### [PROBLEMS AND TASKS]
[a] From the account of the evening flight, copy out the stretch from "Of course, during" through "weight in it.".
[b] Answer these questions from the evening flight account:
(i) What was the primary goal of the flight?
(ii) What was the price of self-service fuel at Concord?
(iii) By how many feet were the old runway's thresholds at Nashua displaced?
[c] Pick up the account of the evening flight to MHT and CON after its last sentence and carry it on.
(EXCERPT PROVIDED begins)
Evening flight to MHT and CON

On Monday my wife was busy and I didn’t need to pick her up at the train station so I decided to do some flying after work. I had a few goals. The primary goal was to test out the Glideslope needle on the Course Deviation Indicator attached to my Garmin 430. As mentioned in my previous entry the glideslope needle gave us trouble during the automated Garmin self test at start up. I would start out the flight with some steep turns in the practice area and finish up by landing at Concord, NH. I haven’t been there before and they have self service fuel at only $5.49 (which, sadly, is actually a relatively cheap price).

Of course, during the Garmin self test just after engine start up the glideslope needle showed half up deflection just like it should. Well, OK, I will still fly the ILS 35 VFR and verify it is operating as it should be. Due to the construction at Nashua, I also got my first taste of the old runway’s final configuration: the thresholds are displaced 1000 feet at each end to provide a safety area for construction work.

It has been a while since I’ve flown solo. I had a relatively light fuel load too, and the takeoff was smooth and the climb out quite fast relative to what I have been used to. It reminded me of the first time I flew Skyhawk N7242G solo and how it flew with only my weight in it.
(EXCERPT PROVIDED ends)
(DATASET EXCERPTS begins)
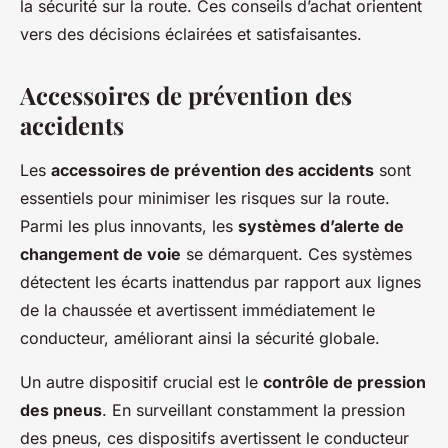
la sécurité sur la route. Ces conseils d’achat orientent
vers des décisions éclairées et satisfaisantes.
Accessoires de prévention des
accidents
Les
accessoires de prévention des accidents
sont
essentiels pour minimiser les risques sur la route.
Parmi les plus innovants, les
systèmes d’alerte de
changement de voie
se démarquent. Ces systèmes
détectent les écarts inattendus par rapport aux lignes
de la chaussée et avertissent immédiatement le
conducteur, améliorant ainsi la sécurité globale.
Un autre dispositif crucial est le
contrôle de pression
des pneus
. En surveillant constamment la pression
des pneus, ces dispositifs avertissent le conducteur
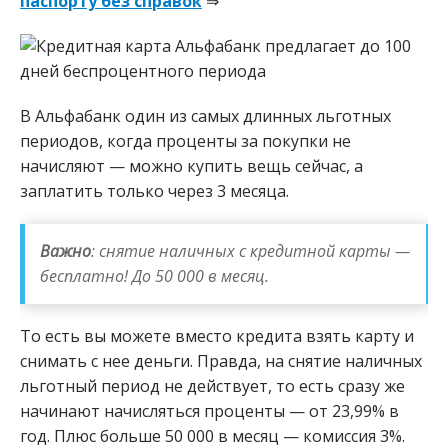
паспорту без справок
⇒
В Альфабанк один из самых длинных льготных
периодов, когда проценты за покупки не
начисляют — можно купить вещь сейчас, а
заплатить только через 3 месяца.
Важно
: снятие наличных с кредитной карты —
бесплатно! До 50 000 в месяц.
То есть вы можете вместо кредита взять карту и
снимать с нее деньги. Правда, на снятие наличных
льготный период не действует, то есть сразу же
начинают начисляться проценты — от 23,99% в
год. Плюс больше 50 000 в месяц — комиссия 3%.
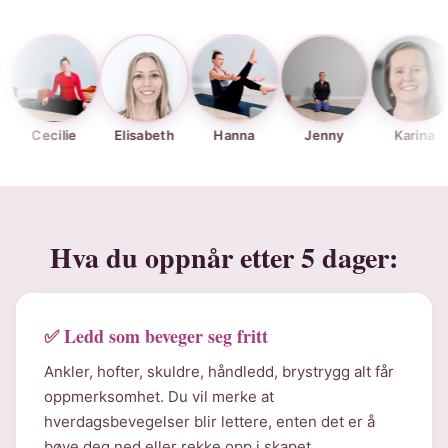
ilie
Elisabeth
Hanna
Jenny
Karina
Kje
Hva du oppnår etter 5 dager:
✅ Ledd som beveger seg fritt
Ankler, hofter, skuldre, håndledd, brystrygg alt får
oppmerksomhet. Du vil merke at
hverdagsbevegelser blir lettere, enten det er å
bøye deg ned eller rekke opp i skapet.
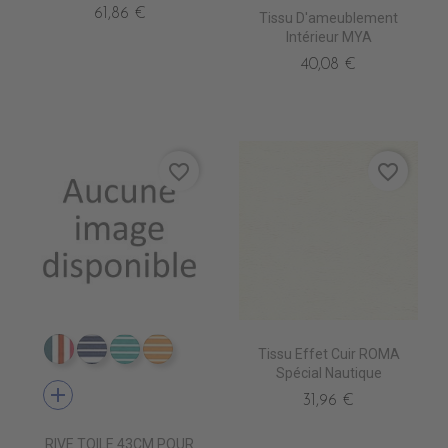
61,86 €
Tissu D'ameublement
Intérieur MYA
40,08 €
favorite_border
favorite_border
Tissu Effet Cuir ROMA
DT0211 AMSTERDAM PETR
DT0219 MARRAKECH NAVY
DT0220 MARRAKECH TUR
DT0222 MARRAKECH GOLD
Spécial Nautique
add
31,96 €
RIVE TOILE 43CM POUR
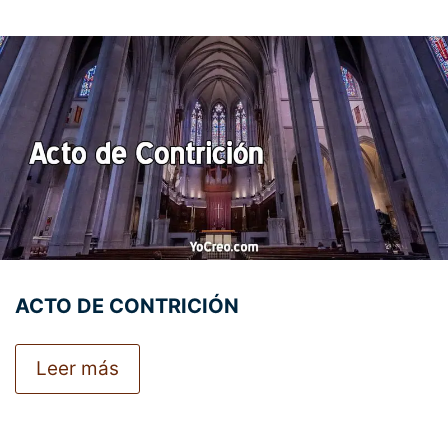
ACTO DE CONTRICIÓN
Leer más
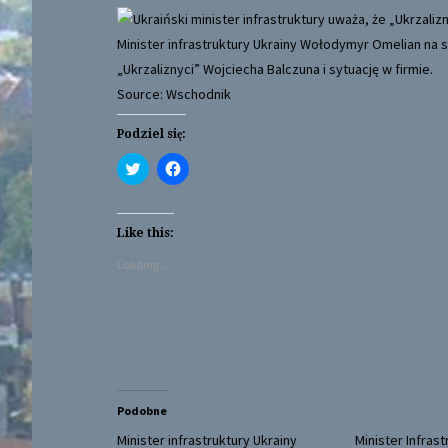
Minister infrastruktury Ukrainy Wołodymyr Omelian na
„Ukrzaliznyci” Wojciecha Balczuna i sytuację w firmie.
Source: Wschodnik
Podziel się:
C
C
l
l
i
i
c
c
k
k
t
t
Like this:
o
o
s
s
Loading...
h
h
a
a
r
r
e
e
o
o
n
n
T
F
w
a
i
c
t
e
t
b
Podobne
e
o
r
o
(
k
Minister infrastruktury Ukrainy
Minister Infrast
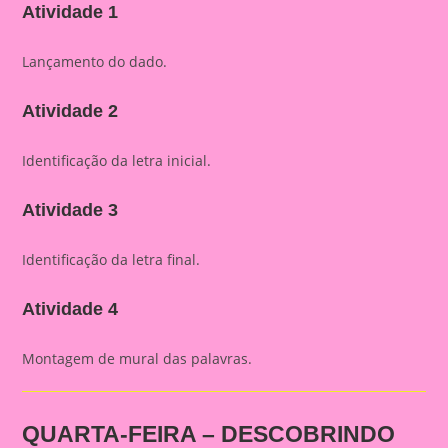
Atividade 1
Lançamento do dado.
Atividade 2
Identificação da letra inicial.
Atividade 3
Identificação da letra final.
Atividade 4
Montagem de mural das palavras.
QUARTA-FEIRA – DESCOBRINDO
(DATASET EXCERPTS ends)
### [ANSWERS FOR EACH ITEM]
[a]
Of course, during the Garmin self test just after engine start up the glideslope needle showed half up deflection just like it should. Well, OK, I will still fly the ILS 35 VFR and verify it is operating as it should be. Due to the construction at Nashua, I also got my first taste of the old runway’s final configuration: the thresholds are displaced 1000 feet at each end to provide a safety area for construction work.

It has been a while since I’ve flown solo. I had a relatively light fuel load too, and the takeoff was smooth and the climb out quite fast relative to what I have been used to. It reminded me of the first time I flew Skyhawk N7242G solo and how it flew with only my weight in it.

[b]
(i) To test the glideslope needle on the Course Deviation Indicator attached to the Garmin 430.
(ii) $5.49.
(iii) 1000 feet at each end.

[c]
Once in the practice area I did a clearing turn to the left then began some steep turns to the left and right. They were great until around half way around the full circle. At that point I would start to release some of my back pressure and lose some altitude. I need to work on this maneuver. I think my mental resistance to using two hands on the yoke might need to be overcome for steep turns because I felt like the biggest issue was I was getting tired holding the control pressure (or I could trim in the steep turns, but that seems strange to me).

At this point I called up Boston Approach and asked to fly the ILS Runway 35 approach VFR. The controller provided vectors as I tuned the ILS frequency into the 430. He asked my intentions and I requested a stop and go at Manchester followed by a departure towards Concord.

Once I was vectored onto the final approach course it was obvious my glideslope receiver and needle on the CFI was functioning fine. This leaves the failed self test on Sunday a mystery. From some quick and dirty reading on the internet I am suspicious that with the lower idle speed on the ground the glideslope self test may have been affected. Hopefully I won’t have to replace the CDI.

I followed the glideslope needle down to a nice landing at Manchester. Boston approach had previously given me my departure instructions to fly runway heading 2500 feet and below. After thanking the tower for their help and calling approach back they asked if I wanted to fly the ILS 35 at Concord too. No need for that especially since I was just flying these approaches visually with backup from the ILS.

A full or nearly full moon rising as the sun sets. The self serve has a nicely lit sign.

Sunset was hitting just as I landed at Concord. The self serve pump is easy to find and well lit. The procedure is to ground the aircraft, swipe your card and authorize a maximum amount, then pump. A ladder is conveniently provided for high wing aircraft like the Cardinal. The only downside was that the pump was relatively slow and as the sunset got beautiful the bugs got much hungrier! I did have an image of trying to slap away a mosquito and falling off the ladder with fuel spraying everywhere but fortunately this did not happen.

Pumping fuel at sunset.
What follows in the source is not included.